My comment is valid, go look in most Intel threads and see the low brow childish crap. Maybe I should do the same in AMD threads. Guess what would happen, some double standards here for sure.

The glue comment was crap as mussels pointed out when a monolith has no glue, so was the usual childish shit thrown in most Intel threads.
 
I'm not sure it's possible to direct quote a news post on any device.

Amusingly, the glue remark only really fits intel's own tech, so calling substrate Fabric links "glue" both shoots themselves and also gives AMD more credit than it deserves......way too many counterproductive PR choices from intel in 9th-10th gen years
Its not glue its advanced packaging ponte vechio proves that

AMD's L3 cache is split between different clusters / CCX though, so the giant L3 caches are really 96MB L3 x (number of CCX), and not a monolithic 60+MB like what's offered here. From the perspective of a singular Zen3 core, only 96MB L3 exists. You need multithreaded programming to "unlock" the other caches. So Intel's design here is superior from the perspective of L3 cores sharing space with everyone else.

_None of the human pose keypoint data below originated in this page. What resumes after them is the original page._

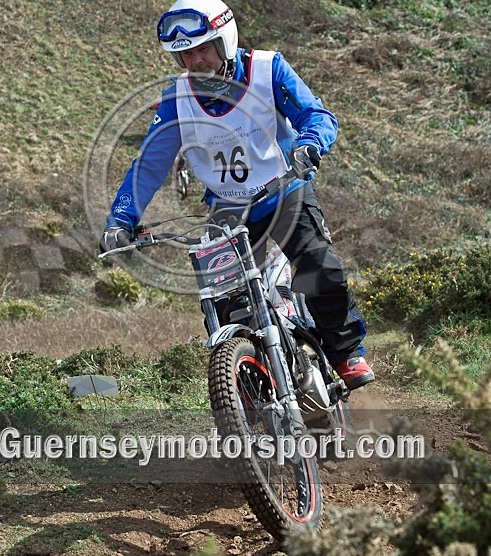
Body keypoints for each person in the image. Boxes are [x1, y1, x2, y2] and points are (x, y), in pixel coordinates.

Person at [100, 0, 374, 390]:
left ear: (225, 41)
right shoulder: (176, 100)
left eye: (203, 48)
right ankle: (253, 389)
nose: (196, 60)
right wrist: (121, 220)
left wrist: (310, 145)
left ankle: (345, 353)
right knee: (227, 302)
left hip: (284, 190)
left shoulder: (267, 69)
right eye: (185, 54)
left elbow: (317, 115)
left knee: (318, 266)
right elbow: (149, 165)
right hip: (227, 207)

That being said: AMD's 96MBL3 for a single thread is still far more than all of this L3 combined. On the other hand, AMD's default chips only have 32MB L3 cache, so Intel very possibly has a value-argument, depending on how cheap this chip here is manufactured.
Plus intel has bigger l2 cache which is way faster than even 96mb l3
 
Was my reply aimed at you? No, so what has low quality posts go to do with you, don't see no moderator title.

My comment is valid, go look in most Intel threads and see the low brow childish crap. Maybe I should do the same in AMD threads. Guess what would happen, some double standards here for sure.

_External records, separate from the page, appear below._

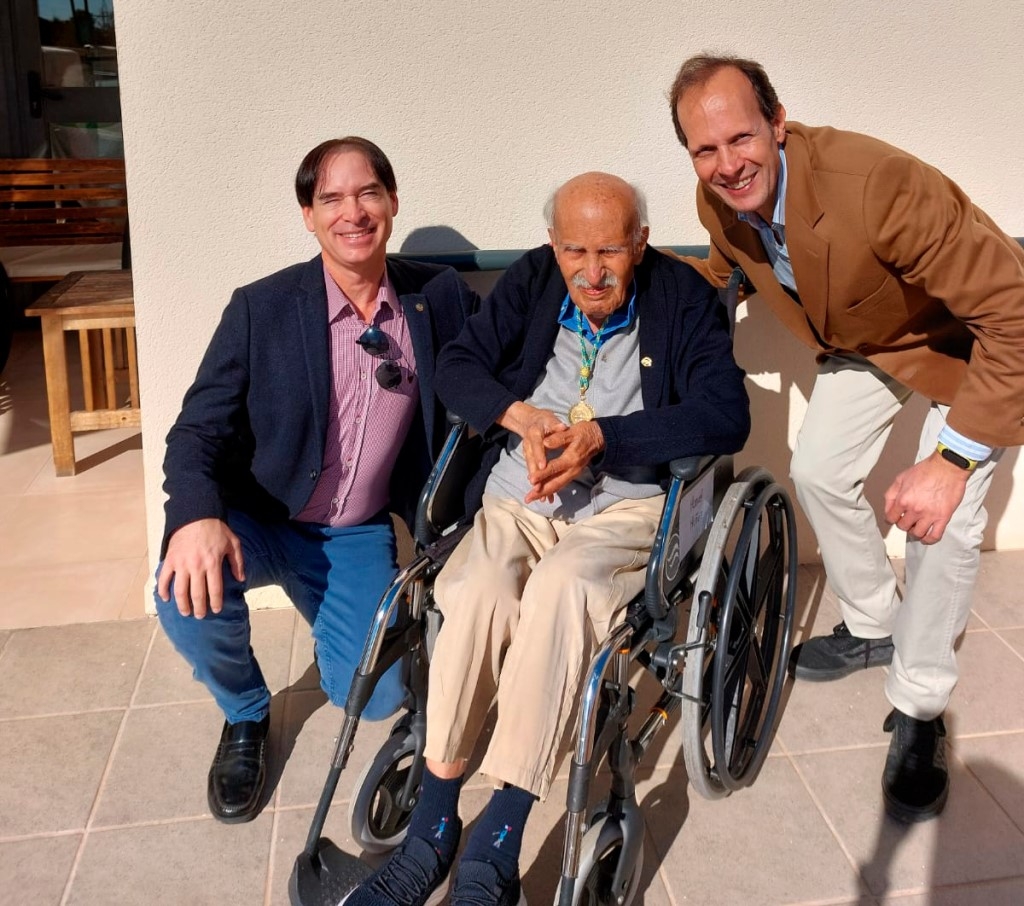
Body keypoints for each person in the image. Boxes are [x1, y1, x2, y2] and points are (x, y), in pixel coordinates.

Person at [344, 172, 750, 906]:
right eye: (574, 251)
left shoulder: (683, 299)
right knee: (472, 592)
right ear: (553, 246)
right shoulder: (535, 279)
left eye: (610, 252)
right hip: (519, 497)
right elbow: (459, 367)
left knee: (563, 593)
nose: (591, 273)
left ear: (641, 244)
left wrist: (602, 438)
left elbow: (726, 415)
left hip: (623, 506)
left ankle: (497, 843)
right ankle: (434, 832)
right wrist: (519, 417)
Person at [669, 54, 1024, 823]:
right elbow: (727, 267)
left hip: (970, 339)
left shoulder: (879, 187)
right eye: (705, 150)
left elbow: (1014, 314)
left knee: (945, 521)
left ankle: (922, 705)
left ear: (778, 121)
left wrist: (954, 459)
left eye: (741, 138)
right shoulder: (717, 200)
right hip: (876, 338)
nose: (727, 165)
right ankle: (872, 623)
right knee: (820, 469)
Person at [154, 137, 477, 824]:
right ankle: (245, 715)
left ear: (392, 201)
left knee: (379, 695)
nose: (351, 212)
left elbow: (497, 372)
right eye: (330, 197)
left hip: (353, 533)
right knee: (184, 596)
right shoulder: (261, 308)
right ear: (308, 215)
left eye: (367, 193)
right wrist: (193, 517)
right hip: (259, 518)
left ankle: (335, 617)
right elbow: (197, 430)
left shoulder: (436, 297)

The glue comment was crap as mussels pointed out when a monolith has no glue, so was the usual childish shit thrown in most Intel threads.
I was just pointing out that the glue nonsense started out in AMD threads. No need to be hostile.
 
I was just pointing out that the glue nonsense started out in AMD threads. No need to be hostile.
So what about this nugget of intelligence then? Intels been using it for some time now, sniffing all the way.

Whatever. I don't see intel users posting shit in every AMD thread. Just wait till Intel is back in front. TPU will be a different place.
 
I'm an amateur to PCs and they both do there job. Let me play some games and watch YouTube, so Intel and AMD both win for me.
 
I'm betting only DDR5 support for RL?, who knows what the costs of a dual channel kit will be then & not at 4800MHz either. :ohwell:
I can do 32GB kit 4800MHz already on my old tech DDR4 kit under RKL!
 
zen 4 will also ONLY support ddr5, so...
so? prices & supply had better stabilize by then or a significant number of enthusiasts & gamers will be on DDR4.
The way the world's economy is going atm, I'm not optimistic.